Klimakatastrophen treiben mehr Menschen in die Flucht als bewaffnete Konflikte. Vor allem in den Ländern des globalen Südens, insbesondere in Afrika und Asien, zwingt der Klimawandel durch extreme Wetterereignisse wie Dürren, Stürme und Überschwemmungen zahlreiche Menschen dazu, ihre Heimat dauerhaft aufzugeben.

Alarmierende Statistiken

Die Statistiken der Vereinten Nationen zeichnen ein alarmierendes Bild: Klimabedingte Katastrophen haben inzwischen Kriege und gewaltsame Auseinandersetzungen als Hauptfluchtursache abgelöst. Nach Angaben der UNO-Flüchtlingshilfe wurden zwischen 2008 und 2021 rund 376 Millionen Menschen aufgrund von klimabedingten Ereignissen aus ihren Wohngebieten vertrieben – eine Zahl, die die Anzahl der Kriegsflüchtlinge im selben Zeitraum übertrifft.

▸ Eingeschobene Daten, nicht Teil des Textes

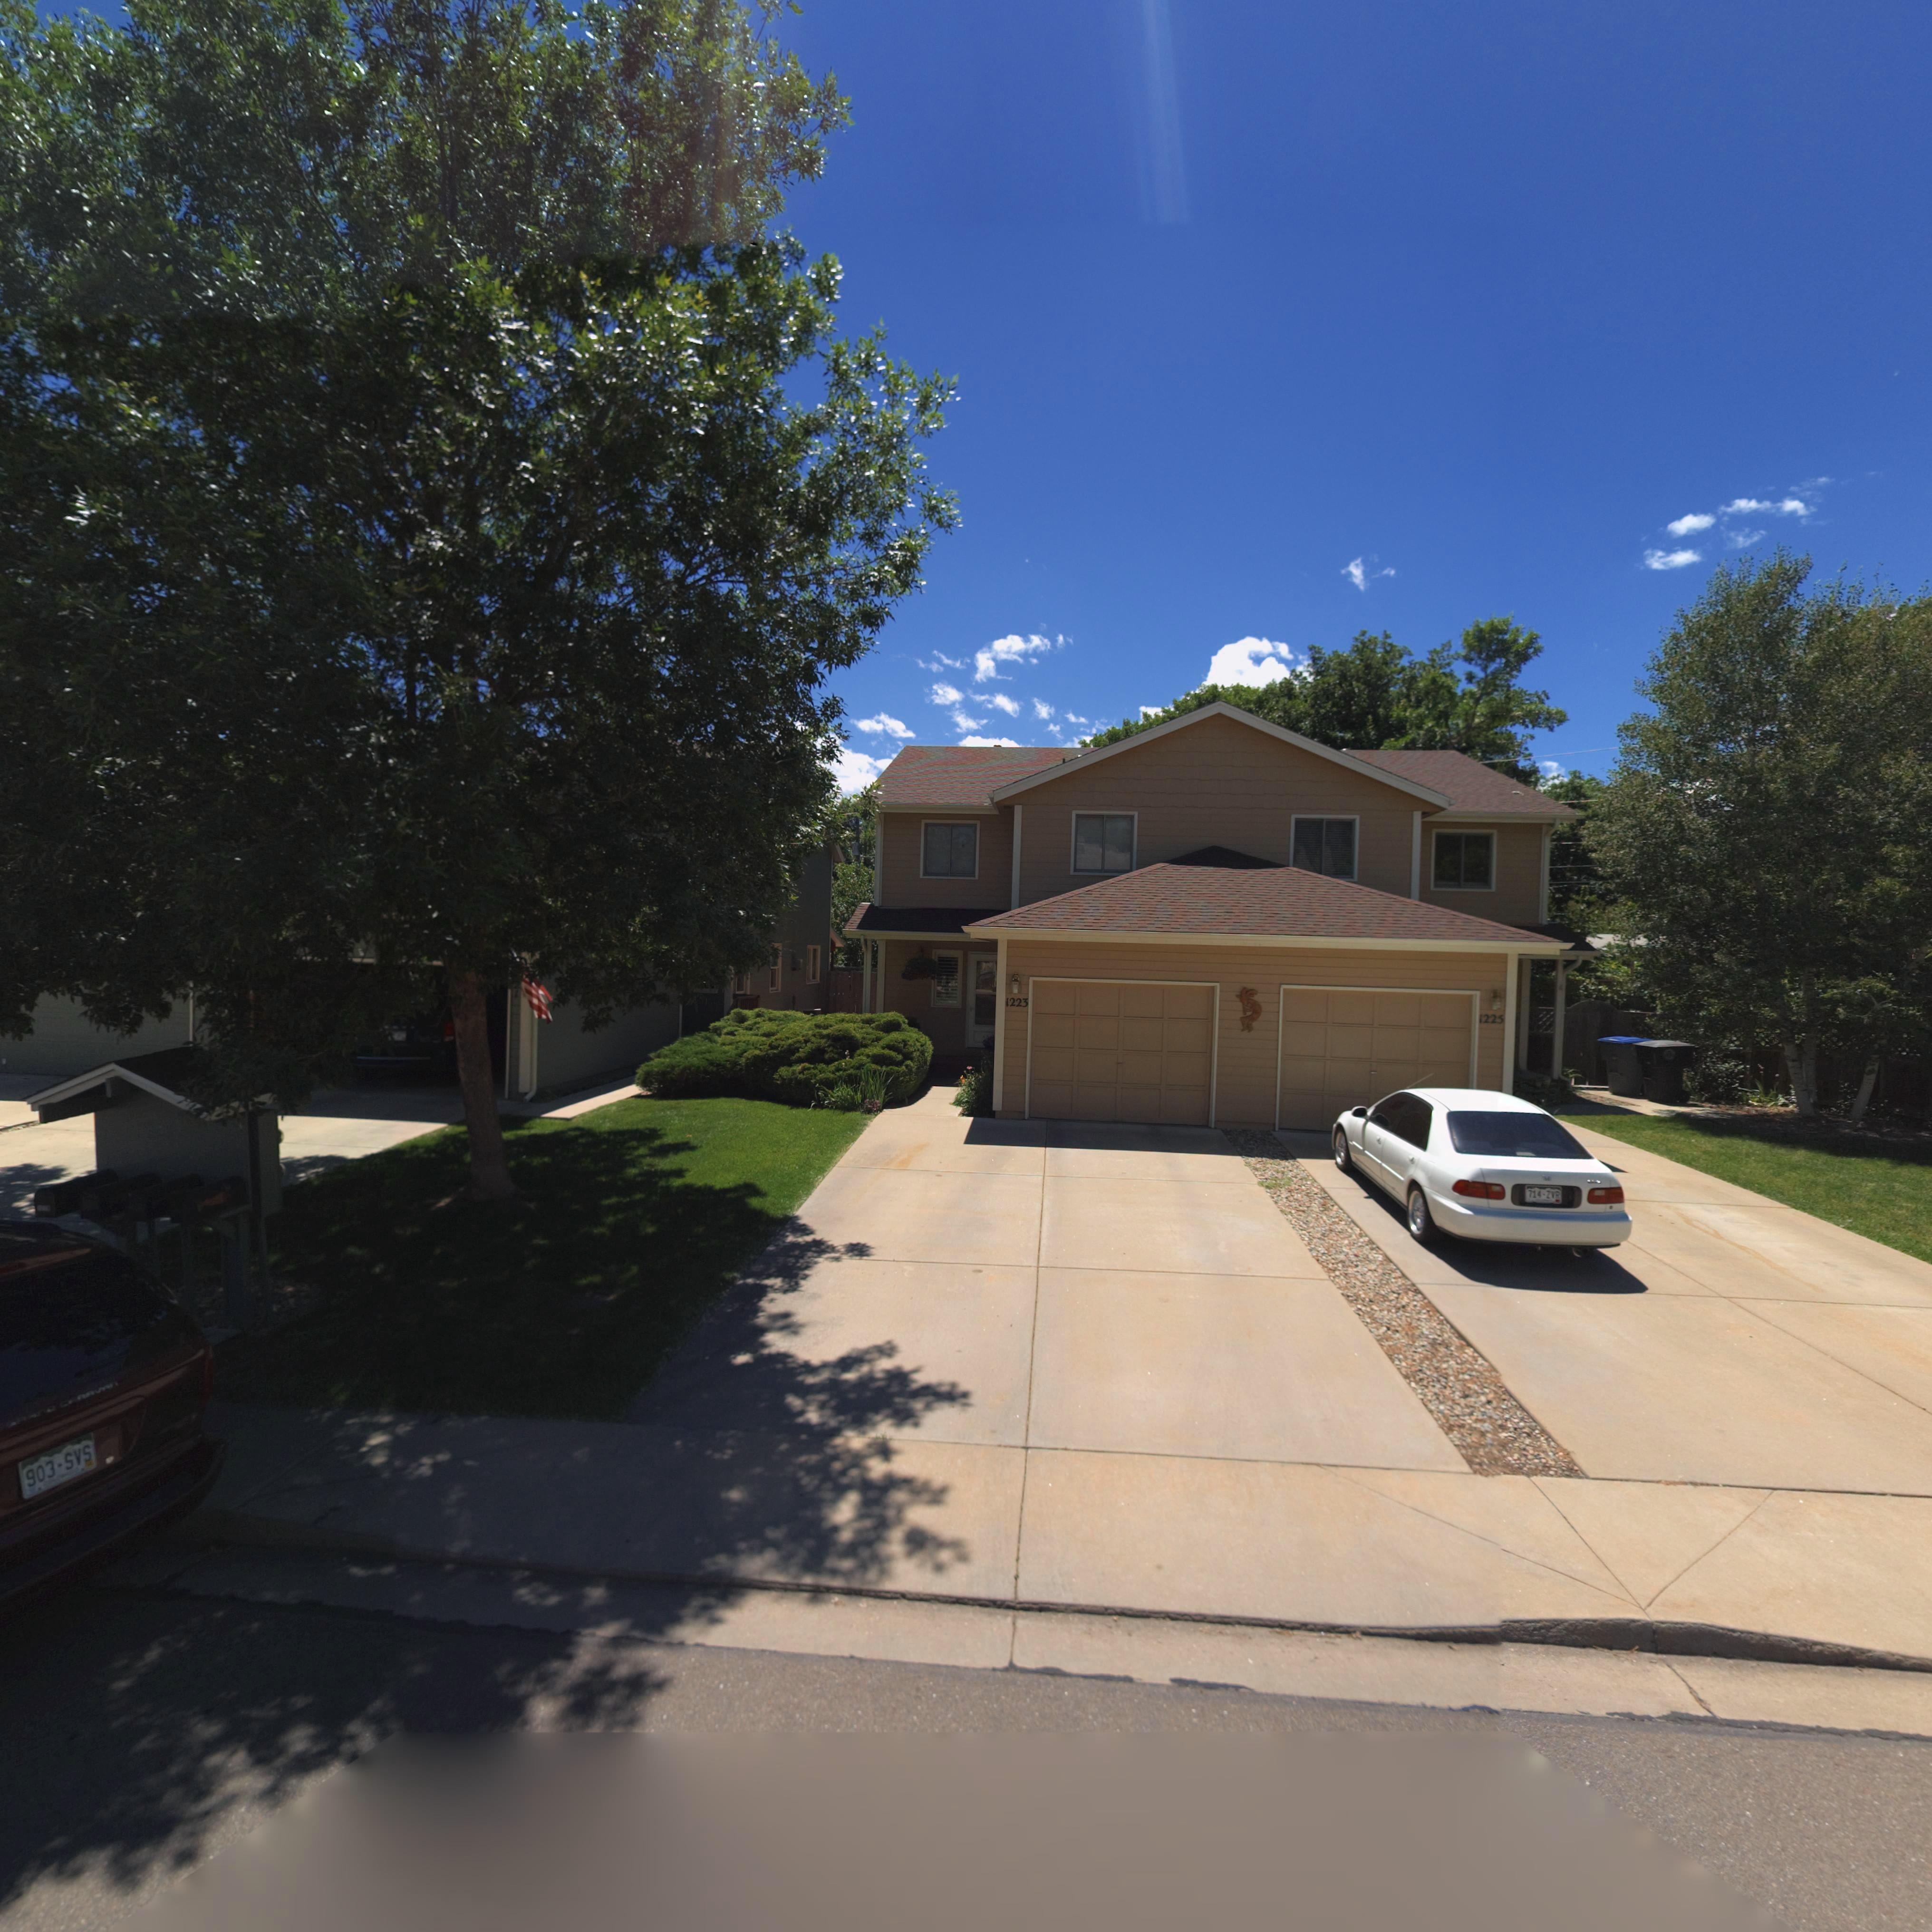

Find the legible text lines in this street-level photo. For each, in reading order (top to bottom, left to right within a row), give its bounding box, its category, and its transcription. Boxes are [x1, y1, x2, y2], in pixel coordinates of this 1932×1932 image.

[1005, 997, 1028, 1007] StreetNumber: 1223
[1478, 1013, 1504, 1024] StreetNumber: 1225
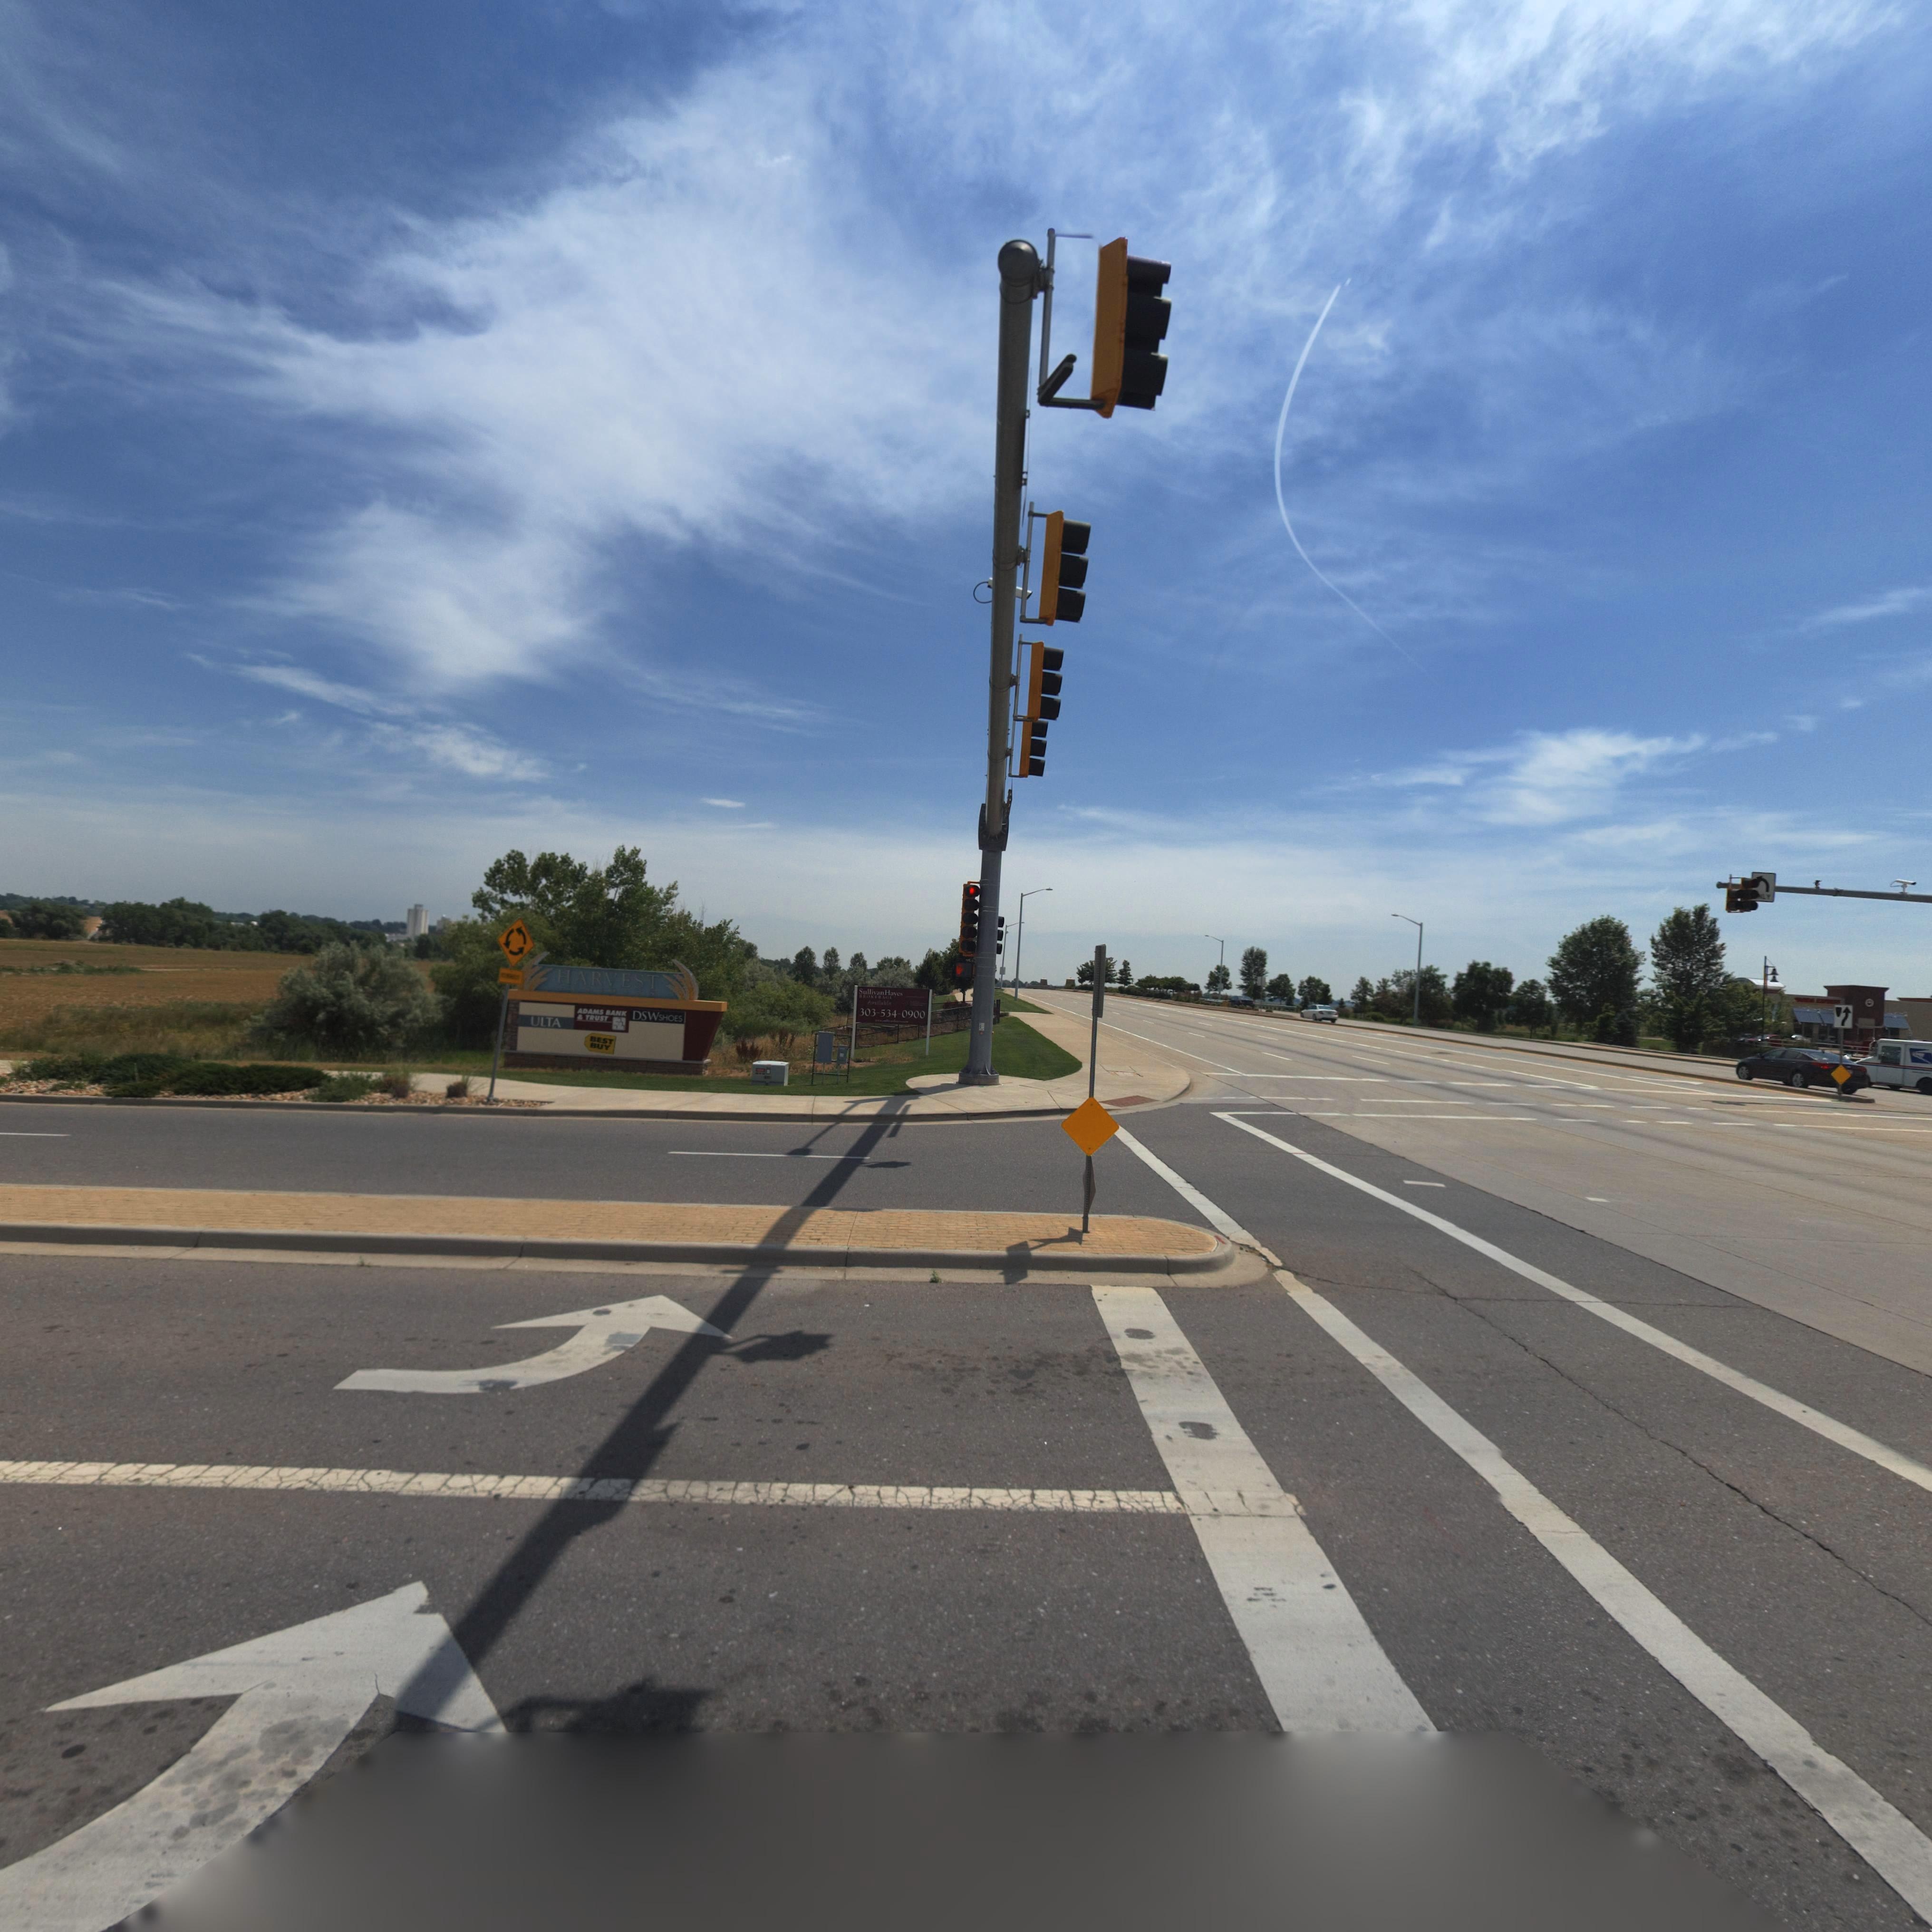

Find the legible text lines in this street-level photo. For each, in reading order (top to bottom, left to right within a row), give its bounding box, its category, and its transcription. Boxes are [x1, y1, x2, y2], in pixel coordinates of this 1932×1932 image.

[530, 1015, 561, 1028] BusinessName: ULTA
[577, 1014, 609, 1021] BusinessName: * TRUST
[576, 1007, 628, 1016] BusinessName: ADAMS BANK
[632, 1009, 683, 1023] BusinessName: DSW SHOES
[589, 1035, 614, 1045] BusinessName: BEST
[589, 1042, 611, 1050] BusinessName: BUY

Während diese Entwicklung in Österreich bisher kaum thematisiert wird, sehen Wissenschaftlerinnen und Wissenschaftler weltweit mit großer Sorge auf die sich verschärfende Situation.

Sie prognostizieren eine weitere dramatische Zunahme klimabedingter Fluchtbewegungen in den kommenden Jahren.